Zuhause angekommen, mit unsäglicher Mühe, versuchte er, so gut es ging, seinen Gemütszustand, seine maßlose Verwirrung und Enttäuschung, vor Frau und Tochter zu verbergen. Schnell jedoch bemerkte seine Frau, dass ihn etwas Furchtbares quälte; ihr war auch nicht entgangen, dass ihm schon die ganze letzte Woche etwas Außergewöhnliches zu schaffen machte. Sie wollte ihn jedoch nicht drängen, sondern warten, bis er sich selbst öffnete oder sich eine Gelegenheit zum klärenden Gespräch ergäbe.

Nach längerem Zögern endlich offenbarte sich der Mann seiner Frau und teilte ihr alles mit, von Beginn an, von seinem ersten Verdacht bis hin zum niederschmetternden Ergebnis des Testes. Seine Frau schaute ihn während dieser Beichte zuerst verwundert, dann höchst amüsiert an; zuletzt lachte sie schallend.
»Du Dummerchen«, sagte sie, »komm einmal mit ins Bad!«
Ihr Mann wusste nicht, was er davon halten sollte, und er folgte ihr widerstrebend.
»Von welcher Bürste hast du die Probe genommen, deine Haarprobe, deinen Beweis?«
Er zeigte verwirrt auf die kleine, silberne Bürste auf der Spiegelablage.
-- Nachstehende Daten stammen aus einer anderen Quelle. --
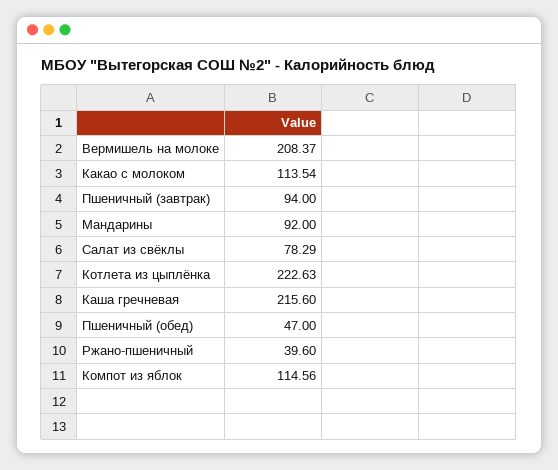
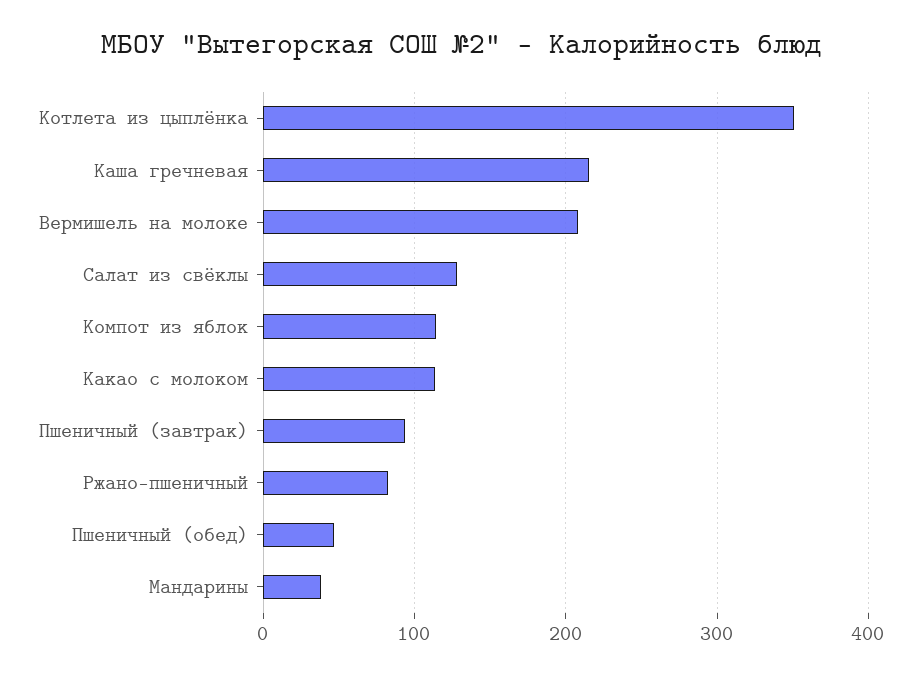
  {
    "Вермишель на молоке": 208.37,
    "Какао с молоком": 113.54,
    "Пшеничный (завтрак)": 94,
-   "Мандарины": 92,
+   "Мандарины": 40,
-   "Салат из свёклы": 78.29,
+   "Салат из свёклы": 130,
-   "Котлета из цыплёнка": 222.63,
+   "Котлета из цыплёнка": 350,
    "Каша гречневая": 215.6,
    "Пшеничный (обед)": 47,
-   "Ржано-пшеничный": 39.6,
+   "Ржано-пшеничный": 80,
    "Компот из яблок": 114.56
  }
»Das ist meine Haarbürste, nicht die unserer Tochter«, lachte sie unter Tränen, »es war ursprünglich ihre Bürste, doch wir haben vor einem halben Jahr getauscht, weil sie meine Haarbürste schöner fand und unbedingt haben wollte. Bist du nun endlich überzeugt?«
Seit dieser Zeit vermied es der Vater, diese Haarbürste auch nur anzusehen und mit den Mendelschen Gesetzen durfte ihm keiner mehr kommen.